Un tirolés, de
regreso de caza, entró en un mesón y encargó una buena comida. A poco comenzó
la muchacha a servírsela. Antes de probar bocado, el buen hombre bendijo la
mesa con una breve oración e hizo la señal de la cruz muy devotamente. En la
mesa contigua estaba comiendo un grupo de viajeros, excursionistas y trepadores de montañas. Se
rieron de la devoción del tirolés y le zaherían. Decían en alta voz, para que
lo oyese, toda suerte de burlas y necedades.
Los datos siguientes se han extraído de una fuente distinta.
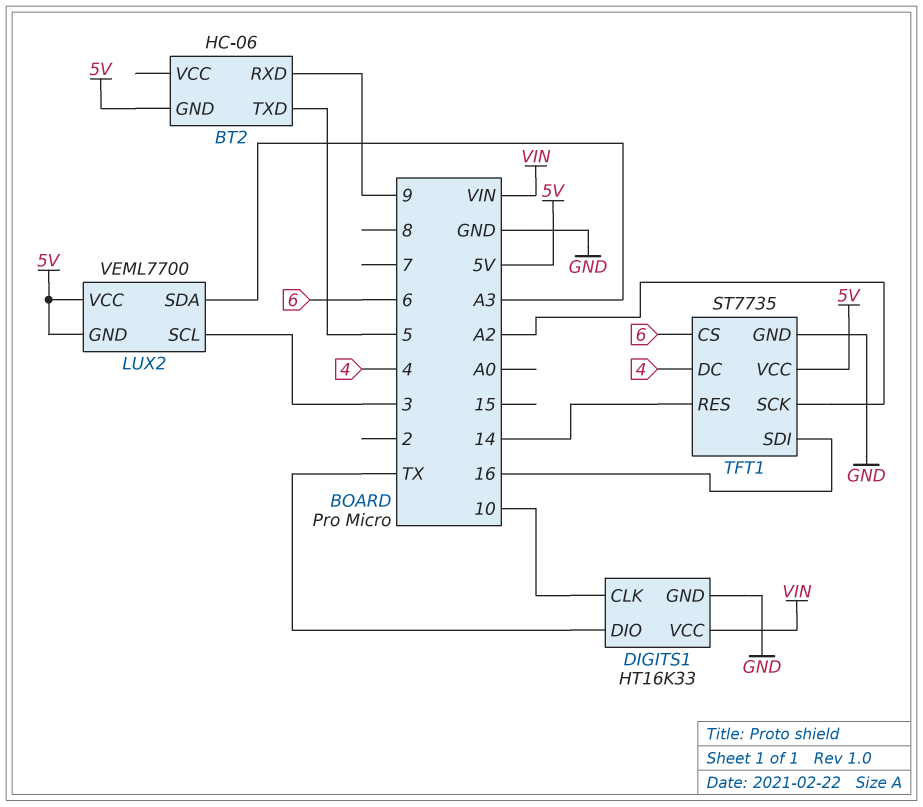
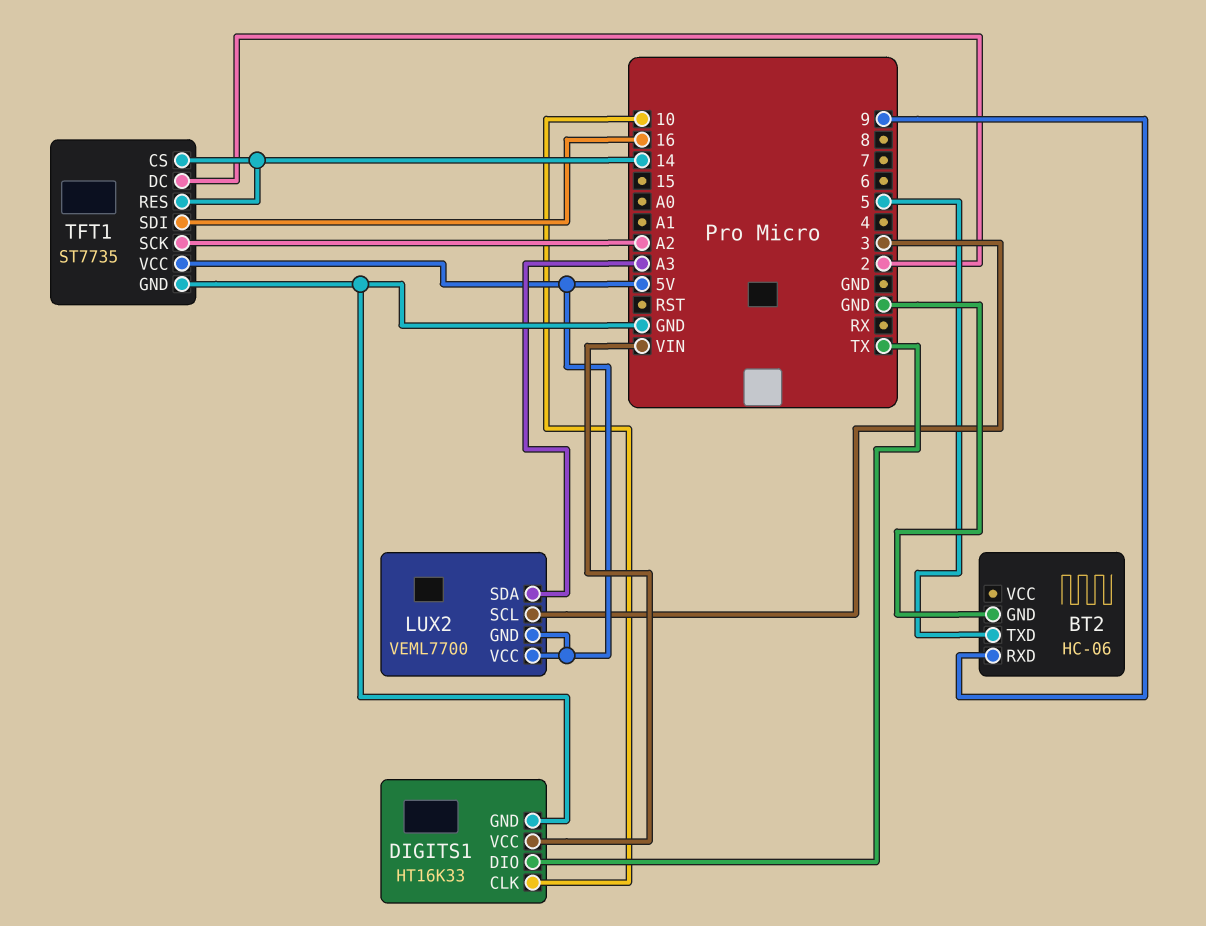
BT2 pin GND: 5V -> GND
TFT1 pin CS: 6 -> 14
TFT1 pin DC: 4 -> 2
Uno de los alpinistas, más
atrevido que los demás, dijo al cazador con tono de sorna:
—Aquí en el Tirol, ¿es costumbre de todos bendecir con oraciones la comida?
El tirolés le
respondió con donaire poco común:
—Son muchos los
que tienen por hábito hacerlo. Pero en verdad, no todos, pues nunca vi que los
cerdos lo hicieran. Ellos no saben lo que es rezar, porque no tienen alma inmortal. Comen sin pararse en
ceremonias.
La lección fue
merecida. Los graciosos viajeros quedaron tan confusos, que no se volvió a oír
risa alguna. El buen tirolés quiso decir con sus palabras:
Quien se sienta a
comer sin acordarse del que le dispensa aquel sustento, se pone al nivel de los
brutos. Ellos devoran la comida que se les da, sin atinar, de suyo desprovistos de
inteligencia racional, en muestras de agradecimiento hacia quien les hizo
merced de ella. Con expresión ruda, pero exacta, dice Albano Stolz:
"Los que no rezan,
pertenecen al estamento de los brutos."
Y al contrario, en
hermosa frase, nos define Ernst Moritz Arndt la noble condición del
hombre:
"¿Qué es un hombre? Aquel ser que puede rezar."